When I look at the card’s info:

Capacity = 15.92.
Available = 10.34
Based on this we can calculate …
Used = 5.58

What I find on disk:

(image below)
DCIM
--- 100MSDCF contains 918 images.
--- 101MSDCF contains 0 images.
MP_ROOT
(neither folder contain anything)
PRIVATE
--- AVCHD is 246.1MB
--- SONY is 0 bytes

Conclusions from this:
5.58MB = 5,580 bytes
5,580 bytes / 918 images = approx 6.07MB per image.
And this number is about right after reviewing the sizes of the actual images I can see on the card.

*Reasons for hope / thinking that the other 900 images may be on there:*
The images in 100MSDCF start at DSC00979.JPG
What happened to DSC00001.JPG - DSC00978.JPG? If the card had been reformatted, wouldn’t they have gone back to DSC00001.JPG?









The background:
My Mom gets this awesome, new Sony a6000 camera for a trip to Italy.

We buy a 16GB SanDisk SD card for it.

She starts taking pics at home for a few days before leaving for Italy. All is good.
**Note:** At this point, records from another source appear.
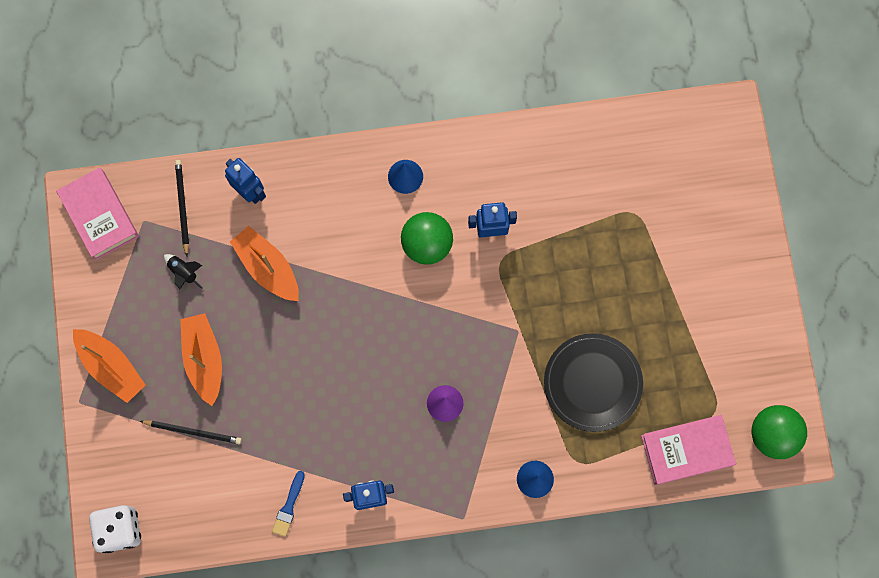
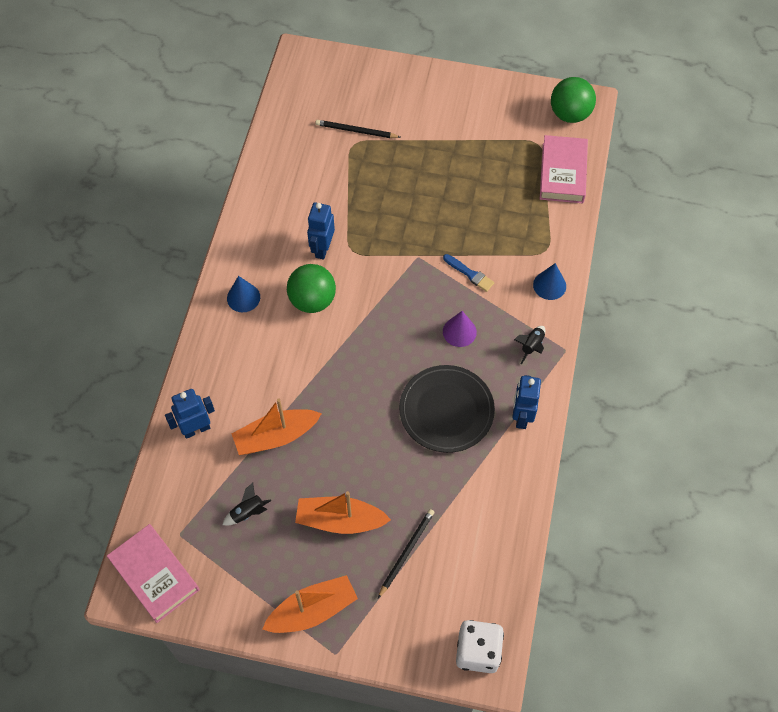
camera: 70 degrees left, 15 degrees down
(99, 215) = (154, 575): pink book -> pink book turned 60 degrees clockwise
(182, 206) = (182, 494): black pencil -> black pencil (356, 131)
(289, 506) = (507, 488): blue brush -> blue brush (470, 274)
(454, 482) = (531, 346): none -> black rocket
(592, 383) = (483, 218): black plate -> black plate (446, 410)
Then she takes off for Rome and begins taking pics galore. She is in Italy for 11 days, returns to NYC and we start to review pictures.

Additional info:
The only think my Mom can remember is taking the SD card out at one point in Florence, which is about where she lost a lot of the pictures.


----------



## KmH (Feb 17, 2015)

robert kennedy said:


> wouldn’t they have gone back to DSC00001.JPG?


AVCHD is a video format.
5.58 MB = 5,580,000 bytes

The camera has a selection of file numbering options, which is noted on page 32 of the online Sony a6000 user manual (File Number).

I suggest using a memory recovery application on the card.
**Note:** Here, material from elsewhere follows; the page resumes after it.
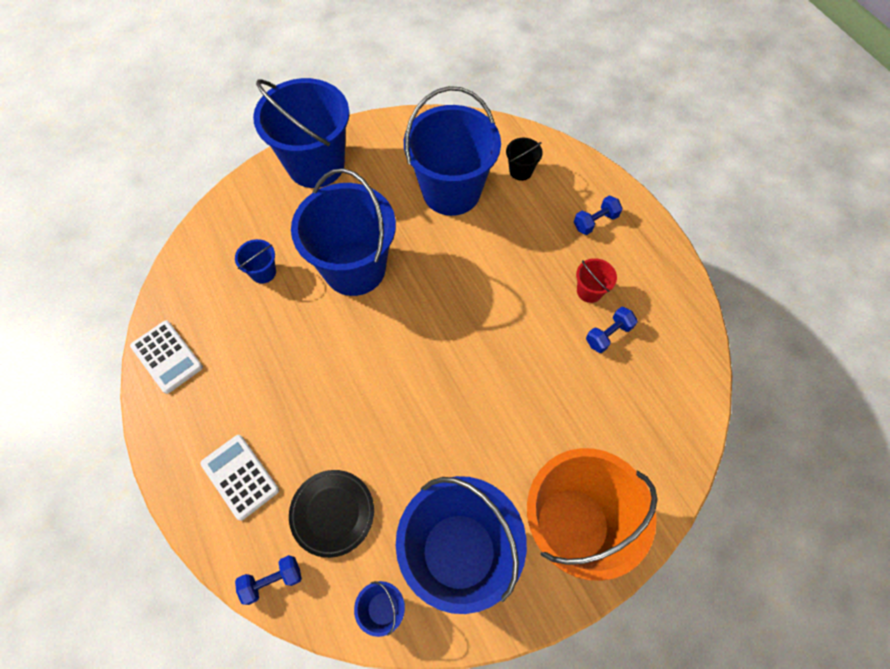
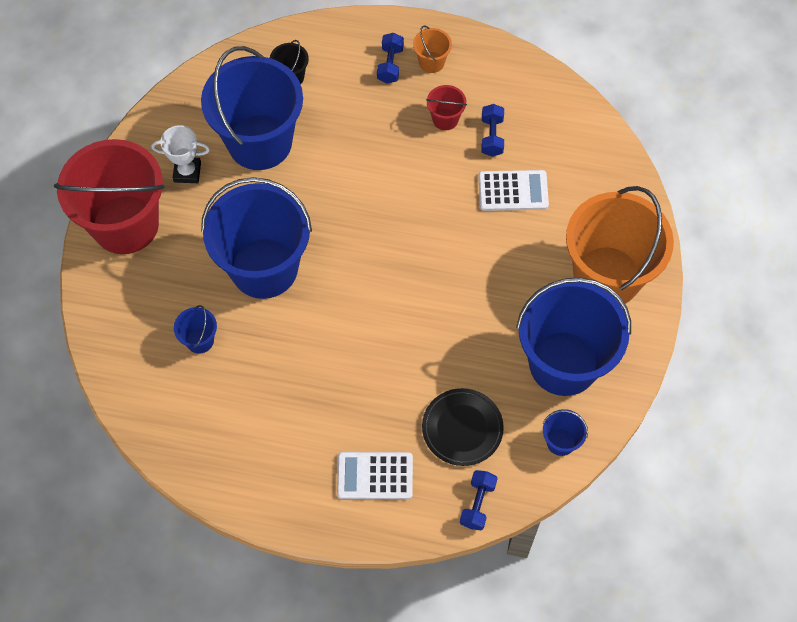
camera: 50 degrees left, 0 degrees up
(167, 357) = (213, 467): white calculator -> white calculator (513, 191)
(316, 165) = (125, 224): blue bucket -> red bucket
(387, 168) = (187, 172): none -> white trophy
(626, 246) = (431, 62): none -> orange bucket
When the memory card was first put in the camera was the card formatted in the camera?
Were the photos made before the trip uploaded from the card to storage before the trip? If so, after the download, was the card again formatted in the camera?


----------



## robert kennedy (Feb 17, 2015)

Thanks Keith. I actually did use a few different memory recovery apps but they seemed to just "recover" duplicates of the images already on the card. The original 900 or so images taken at the beginning of the trip were not found. 
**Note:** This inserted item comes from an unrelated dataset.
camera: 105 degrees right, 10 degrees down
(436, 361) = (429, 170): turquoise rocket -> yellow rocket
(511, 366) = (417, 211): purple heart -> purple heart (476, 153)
Yes, when the card was first put it I believe it was formatted by the camera and then picture taking began. I am not sure if, when the card was remove and reinserted it was reformatted again by the camera. But I have a feeling it was not and, if the images are missing for good, they were removed some other way because if it had been completely reformatted, as mentioned, I think the numbering system would have gone back to taking the next picture that actually was found as DSC00001.JPG instead of DCS00980.jpg like it was.


----------